Realsatire mit Minister Schmidt?

Wenn diese CDU/CSU/SPD-Bundesregierung noch in diesem Jahr 2016 erstmalig ein Konzept entwickeln will, wie der Zucker-, Salz- und Fettgehalt in Fertig-Mahlzeiten und -Ernährungsprodukten bzw. "Convenience Food" reduziert werden können, frage ich mich, warum sie nicht den ersten v o r dem zweiten Schritt tut?

Denn Bundeslandwirtschaftsminister Christian Schmidt von der CSU wirkt derzeit entweder als oekotrophologische "Spaßbremse" oder als "Inoffizieller Mitarbeiter" (IM) der "heute show" des ZDF.

Die schlichte Ampelkennzeichnung (Grün-Gelb-Rot) von Lebensmitteln sei "eine unzulässige Vereinfachung", so der Minister.
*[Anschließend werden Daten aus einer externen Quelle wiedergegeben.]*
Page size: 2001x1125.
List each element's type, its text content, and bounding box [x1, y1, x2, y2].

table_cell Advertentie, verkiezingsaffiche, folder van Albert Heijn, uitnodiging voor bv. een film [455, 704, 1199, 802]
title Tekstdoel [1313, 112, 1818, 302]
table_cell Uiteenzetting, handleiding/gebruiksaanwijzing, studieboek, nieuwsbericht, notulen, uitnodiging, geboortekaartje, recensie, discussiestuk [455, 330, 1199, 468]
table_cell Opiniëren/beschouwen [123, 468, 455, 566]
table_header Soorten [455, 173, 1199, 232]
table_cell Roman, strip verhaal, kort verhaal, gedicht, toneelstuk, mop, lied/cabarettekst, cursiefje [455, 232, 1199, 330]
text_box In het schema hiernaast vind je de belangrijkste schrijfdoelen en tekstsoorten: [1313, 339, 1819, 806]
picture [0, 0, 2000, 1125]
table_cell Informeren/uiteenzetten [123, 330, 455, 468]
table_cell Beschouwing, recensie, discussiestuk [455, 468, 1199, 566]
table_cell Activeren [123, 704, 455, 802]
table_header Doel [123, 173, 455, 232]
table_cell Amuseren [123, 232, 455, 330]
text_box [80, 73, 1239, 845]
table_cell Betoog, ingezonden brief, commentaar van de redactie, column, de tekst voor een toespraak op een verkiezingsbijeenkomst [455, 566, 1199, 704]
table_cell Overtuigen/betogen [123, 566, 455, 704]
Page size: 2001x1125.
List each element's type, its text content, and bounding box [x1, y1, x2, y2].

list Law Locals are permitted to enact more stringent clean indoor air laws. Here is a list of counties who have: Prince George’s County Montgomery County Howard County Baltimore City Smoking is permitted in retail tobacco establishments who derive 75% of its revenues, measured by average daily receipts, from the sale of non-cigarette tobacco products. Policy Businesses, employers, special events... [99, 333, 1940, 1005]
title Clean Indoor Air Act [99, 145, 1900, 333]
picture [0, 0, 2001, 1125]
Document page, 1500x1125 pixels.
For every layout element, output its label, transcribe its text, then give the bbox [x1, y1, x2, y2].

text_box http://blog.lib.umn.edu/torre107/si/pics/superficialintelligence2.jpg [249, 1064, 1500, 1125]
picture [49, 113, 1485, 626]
Dies ist zugleich eine Lachnummer und pure Realsatire: Dann wäre jede Verkehrsampel ja auch eine "unzulässige Vereinfachung" des Straßenverkehrs, weil nicht alle gleichzeitig drauflos fahren und über die Straße rennen dürfen.

Im Übrigen bestimmen "den gesundheitlichen Wert des Lebensmittels" (OT Minister Schmidt) grundsätzlich immer seine Inhaltsstoffe, speziell der Fett-, Kohlenhydrat-, Eiweiß- und Kaloriengehalt.

- Wer weiß schon, dass angeblich "gesundes" Knäckebrot extrem viel Fett enthält und nur in Wachspapier verpackt ansehnlich bleibt?
- Wer weiß schon, warum bei allen Käse-Sorten grundsätzlich Fett i. Tr. (in Trockenmasse) angegeben wird, ohne Angaben zum Wassergehalt?
- Wurstwaren der Metzger von dieser Verpflichtung befreit bzw. gegenüber Käse privilegiert werden (Fett i. Tr. je nach Wassergehalt ca. 80-90%)?
- Kartoffel-Chips vor Fett und Zusatzstoffen nur so triefen - deshalb die Dose oder beschichtete Tüten als Verpackungsmaterial?
- Fruchtsäfte nur fruchteigenen Zucker, Fruchsaftgetränke dagegen mengenweise Fremdzucker enthalten dürfen?
- Fertigprodukte und -Mahlzeiten etwas völlig anderes enthalten dürfen, als auf der bunten Verpackung abgebildet?

Wenn der Staat "nicht in die Kochtöpfe der Verbraucher hineinregieren" solle, wie der Bundeslandwirtschaftsminister konfabuliert, warum gibt es dann eine Anschnallpflicht bei der Einkaufsfahrt, Sicherheitsvorschriften bei Elektro- und Gas-Herden oder der Küchenbeleuchtung bzw. Kindersicherungen?

Es bleibt unerfindlich, wie die schlichte Ansage "Rot-Gelb-Grün" ein Zuviel an Information und eine Überforderung der Konsumenten und potenziellen CSU-Wählerinnen und Wähler bedeuten könne? Jedes Kindergartenkind kennt bereits die 3 Ampelfarben und ihre Bedeutungen, selbst in Bayern.

Wenn aber der ernährungsphysiologische Horizont eines Bundeslandwirtschaftsministers nur dazu reicht, "nicht per Verordnung dafür (zu) sorgen, dass die Menschen mehr Spinat und weniger Chips essen", kann man nur fragen, warum wurde dieser Mann nicht häufiger in der "heute show" des ZDF interviewt?

Die Deutsche Presseagentur dpa zeigt, wie man es macht: Einfach nur schreiben "Bundeslandwirtschaftsminister Christian lehnt die Idee ab". Und schon ist wieder "alles in Butter", wie das „Du“ in Skandinavien?